The song changed to Green Day’s ‘Wake Me Up‘. Just then, on the runway, an Emirates jet was building momentum for its ascent. Its end fin cut through the fog as though it wasn’t there, and the dense cold clouds formed a smooth streamlined tail at the end. After the plane took off, all that remained was a streak of water suspended limply in the air, along with billows of dew that had been whipped off the ground. September ended there, and when I looked up, there was a lonely crow flying around in circles.

Summer has come and passed

The innocent can never last…

It’s amazing how music can deliver new perspectives every time it’s played, and it’s more amazing how each of these perspectives is different. The battle of the rain drops to crash and break through the window to the inner warmth of the lounge had me wanting me to elbow and bleed my way to the cold torment outside. The sense of freedom, for me, never had anything to with being comfortable, but always had to do with doing what I liked to do. The satsifaction it imparted, the gratification it rewarded, was and will always be overwhelming. And as I’ve before too, nature has a way of showing us these things so subtly, while we sardonic ‘intelligent beings’ mostly mistake them for coincidence or ill-concealed naivety and ignore them. Sometimes, in our need to seem mature and sane, we look beyond the obvious and land ourselves in more chaos. But I guess that’s a necessary evil.
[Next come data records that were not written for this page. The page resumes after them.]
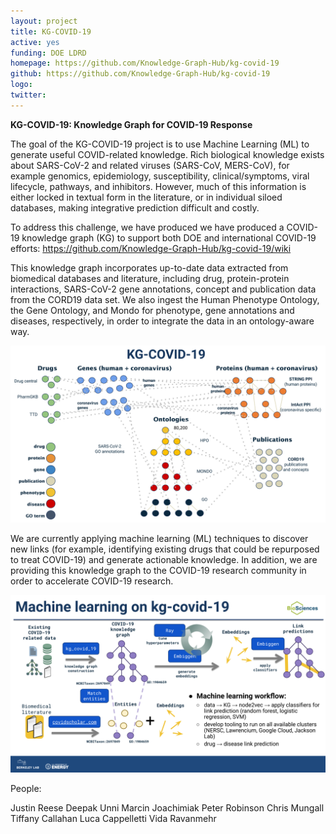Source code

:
```yaml
---
layout: project
title: KG-COVID-19
active: yes
funding: DOE LDRD
homepage: https://github.com/Knowledge-Graph-Hub/kg-covid-19
github: https://github.com/Knowledge-Graph-Hub/kg-covid-19
logo: 
twitter: 
---
```


**KG-COVID-19: Knowledge Graph for COVID-19 Response**

The goal of the KG-COVID-19 project is to use Machine Learning (ML) to generate useful
COVID-related knowledge. Rich biological knowledge exists about SARS-CoV-2 and related 
viruses (SARS-CoV, MERS-CoV), for example genomics, epidemiology, susceptibility, 
clinical/symptoms, viral lifecycle, pathways, and inhibitors. However, much of this 
information is either locked in textual form in the literature, or in individual 
siloed databases, making integrative prediction difficult and costly. 

To address this challenge, we have produced we have produced a COVID-19 knowledge graph
(KG) to support both DOE and international COVID-19 efforts:
https://github.com/Knowledge-Graph-Hub/kg-covid-19/wiki

This knowledge graph incorporates up-to-date data extracted from biomedical databases 
and literature, including drug, protein-protein interactions, SARS-CoV-2 gene 
annotations, concept and publication data from the CORD19 data set. We also ingest
the Human Phenotype Ontology, the Gene Ontology, and Mondo for phenotype, gene 
annotations and diseases, respectively, in order to integrate the data in an
ontology-aware way. 

![img](kg-covid-19-contents.png)

We are currently applying machine learning (ML) techniques to discover new links 
(for example, identifying existing drugs that could be repurposed to treat COVID-19)
and generate actionable knowledge. In addition, we are providing this knowledge graph
to the COVID-19 research community in order to accelerate COVID-19 research.

![img](kg-covid-pipeline.png)

People:

Justin Reese
Deepak Unni
Marcin Joachimiak
Peter Robinson
Chris Mungall
Tiffany Callahan
Luca Cappelletti
Vida Ravanmehr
When the Emirates jet ascended, the only remaining signs of its presence were the water clouds hanging a few feet above the runway, and probably some log sheets in the control tower. If I had had a love song with me then and there, one that I had composed and sung to, the picture in front of me would have been the music video for it. The crows flying around the place as though not knowing what to do or what to make of the great white bird sitting beneath which didn’t respond to their bird calls, the black car revving itself into the empty parking slot nonchalantly and as, at the same time, it had nothing to with the bustle around it and its driver being the key to setting everything right in that area, the rain drops and their ceaseless pounding wanting me to belong to a seemingly worse world. Music and nature are some enigmas, and will remain so for quite some time to come.

Vienna International Airport was a ghost town that evening, and I was happy to be an ethereal part of it – if only to myself and to those unconcerned crows.